Dataset:

■ ■ ■ ■

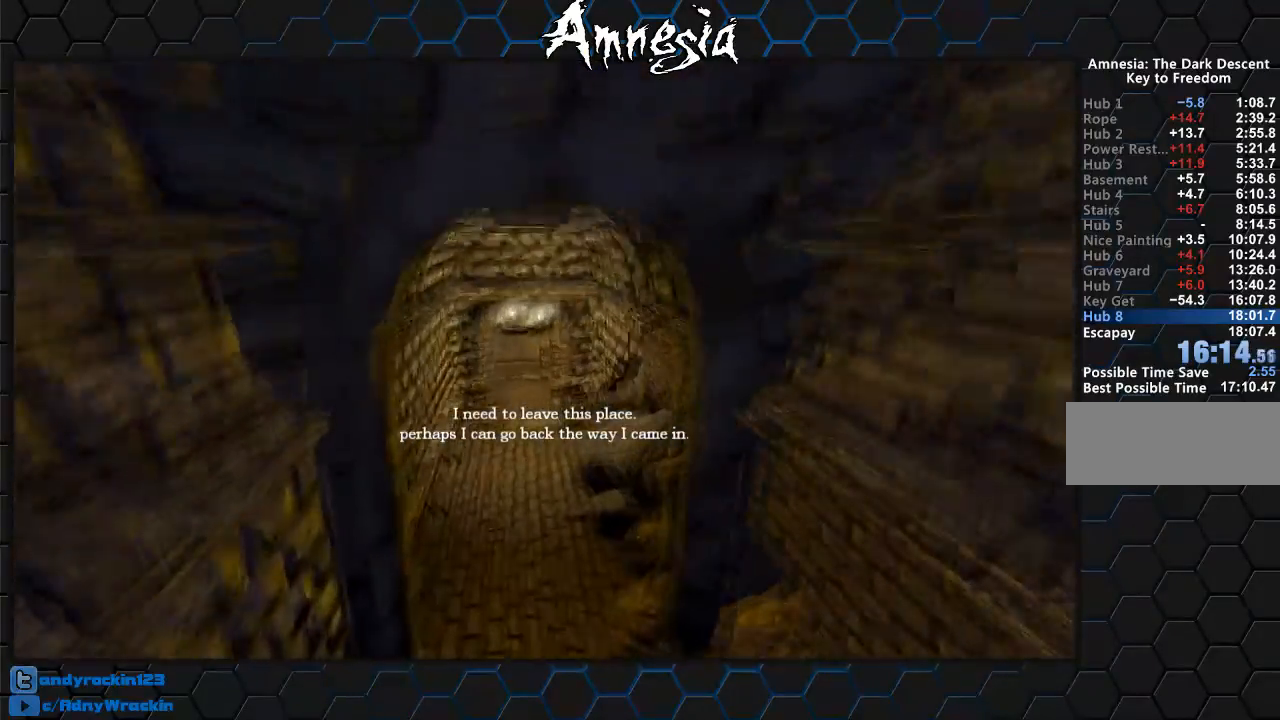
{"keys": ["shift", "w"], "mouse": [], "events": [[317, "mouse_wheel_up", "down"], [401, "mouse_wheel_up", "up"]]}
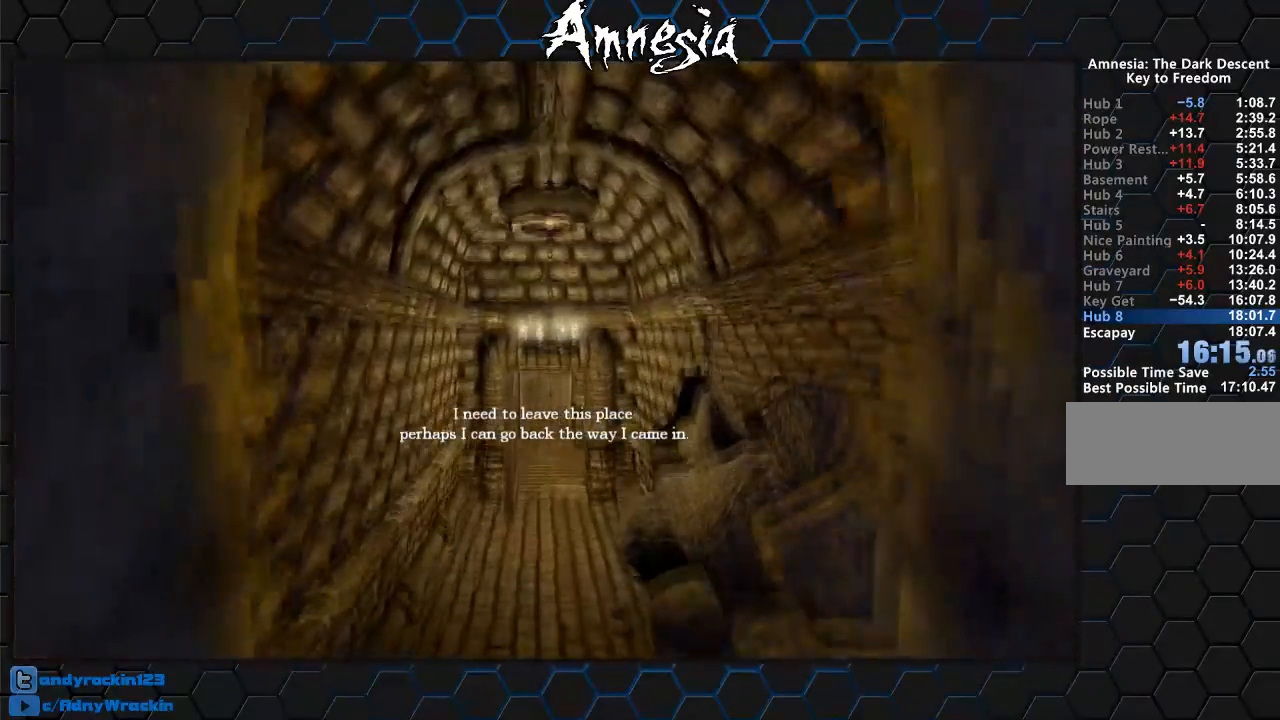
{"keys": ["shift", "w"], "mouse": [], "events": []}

■ ■ ■ ■

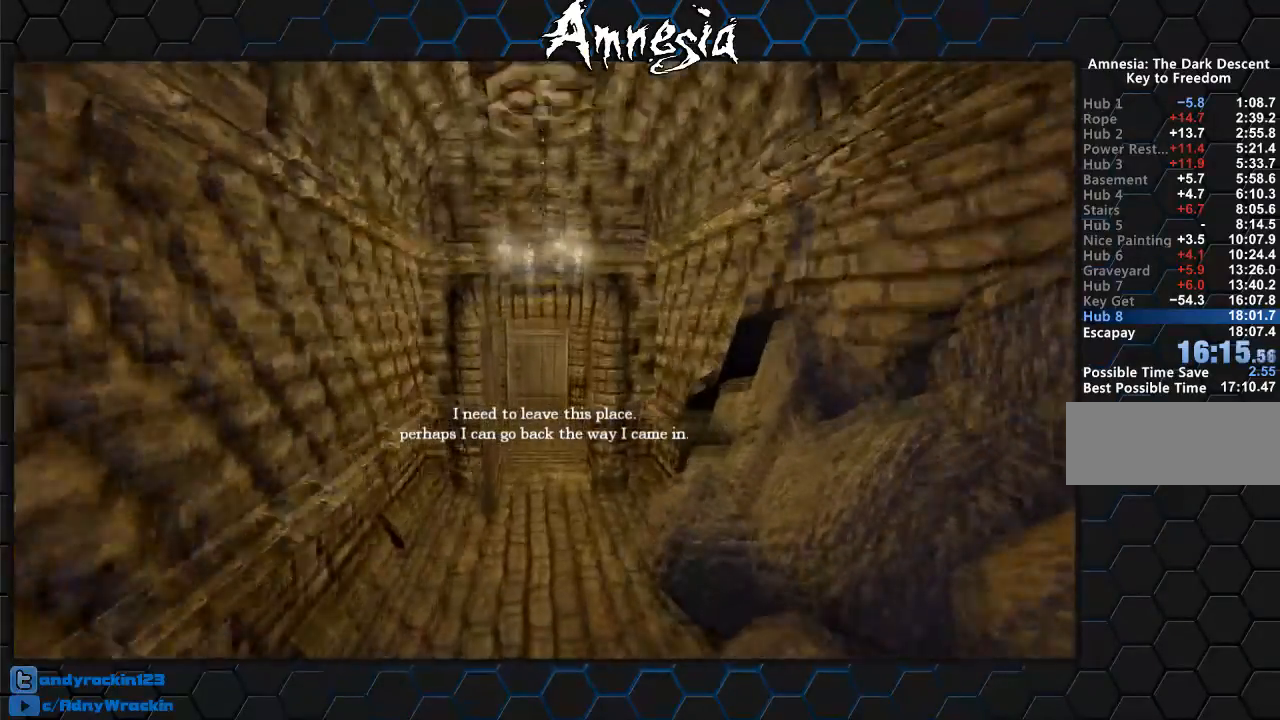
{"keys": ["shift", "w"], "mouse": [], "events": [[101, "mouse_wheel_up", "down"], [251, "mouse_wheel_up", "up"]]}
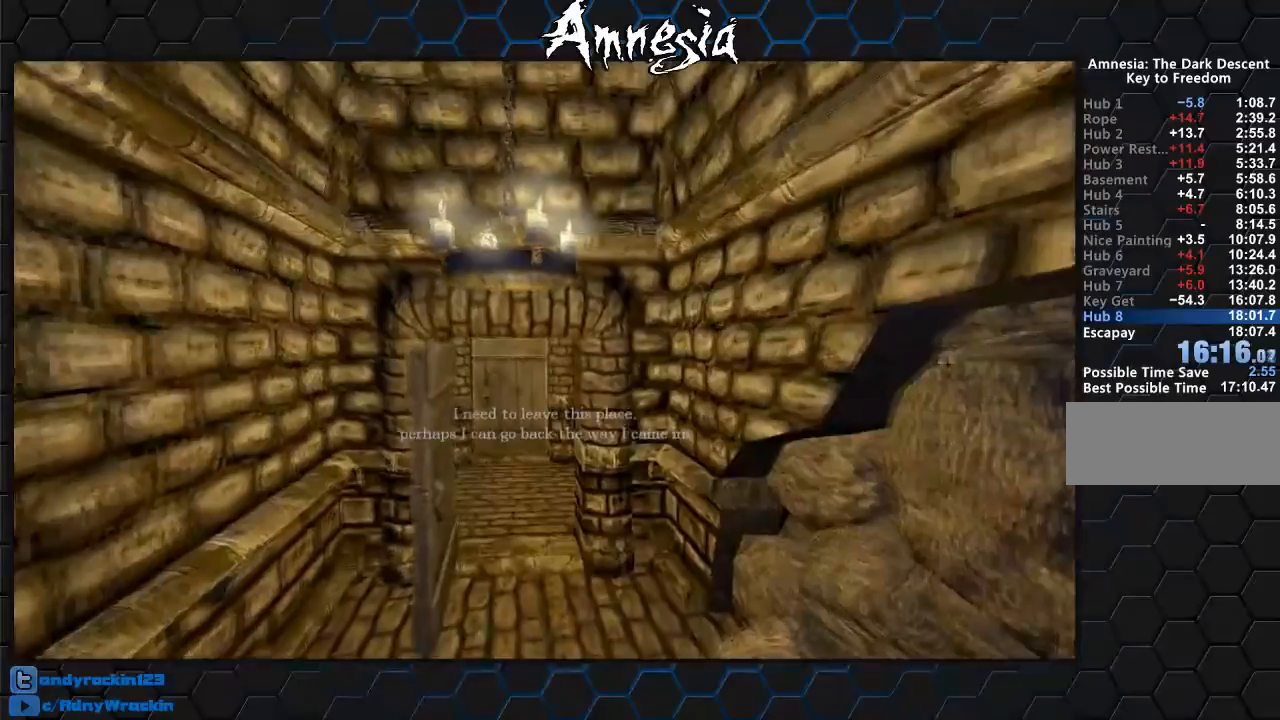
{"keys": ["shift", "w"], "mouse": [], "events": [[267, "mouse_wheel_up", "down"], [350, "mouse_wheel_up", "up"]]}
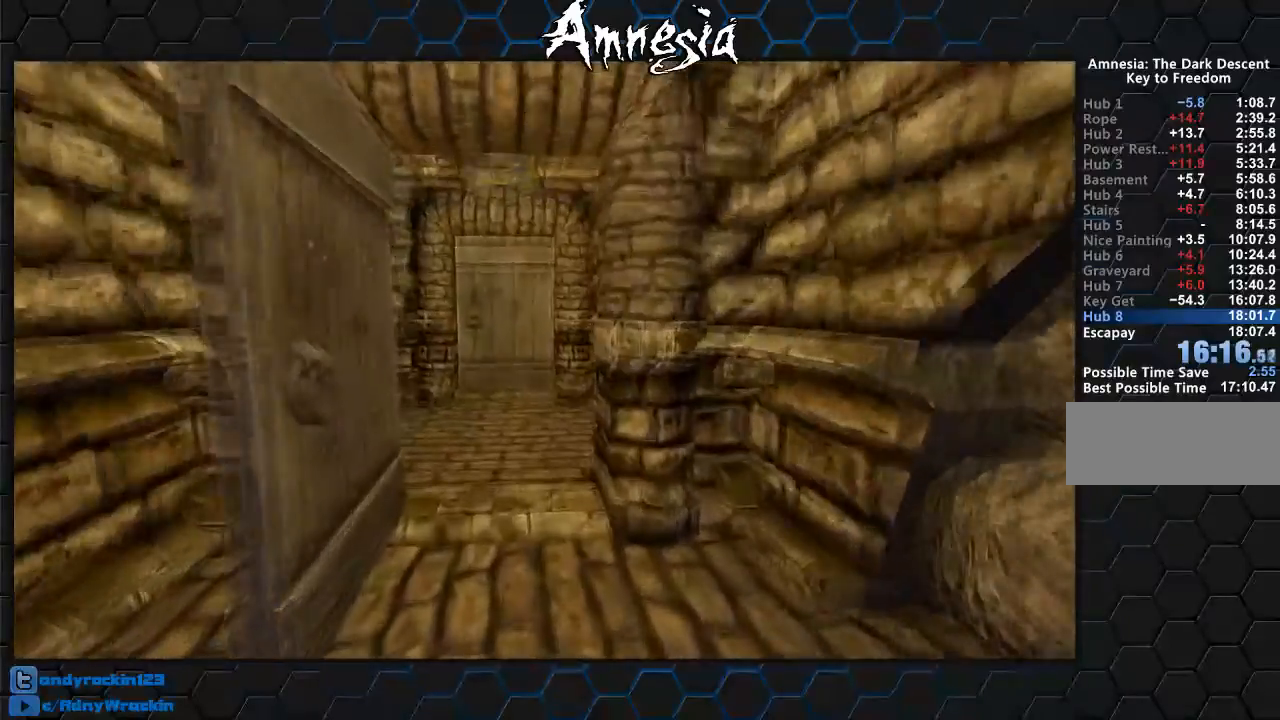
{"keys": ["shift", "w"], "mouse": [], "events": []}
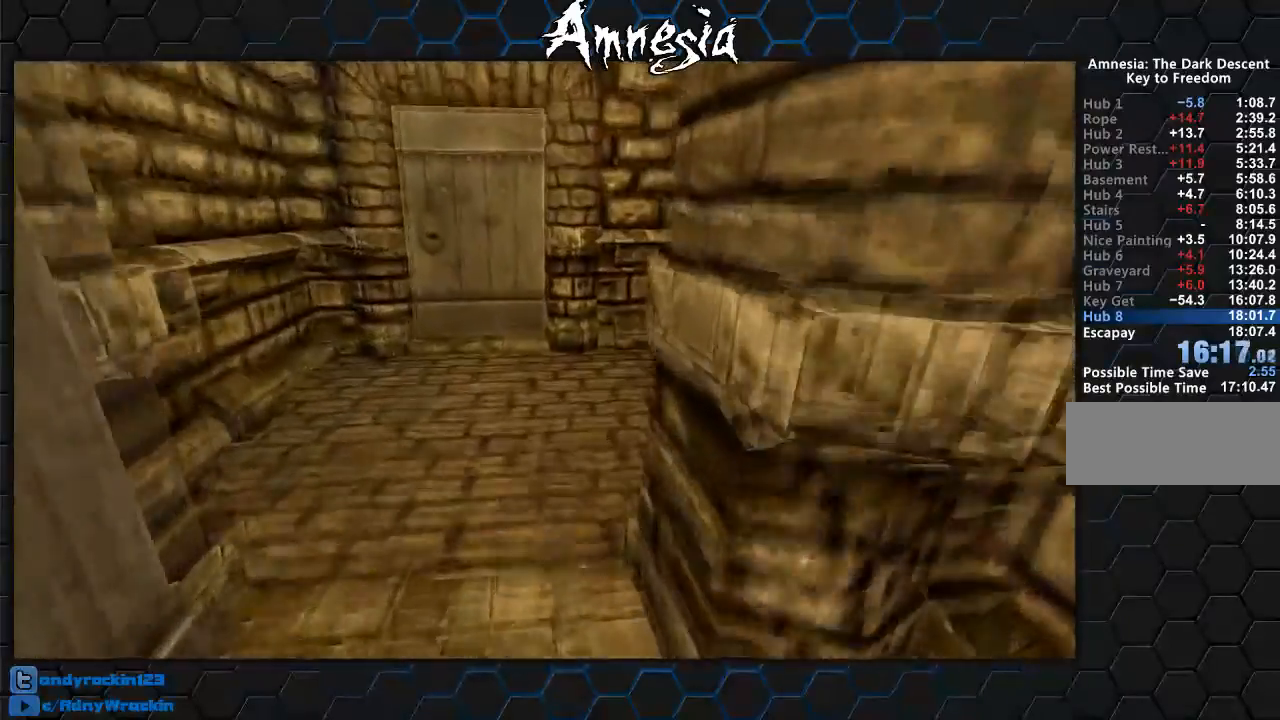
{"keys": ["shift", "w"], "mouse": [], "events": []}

■ ■ ■ ■

Task statement: Determine how many lines of this listing have the word "down" in them, and reply with that number alone.

Exercise answer: 3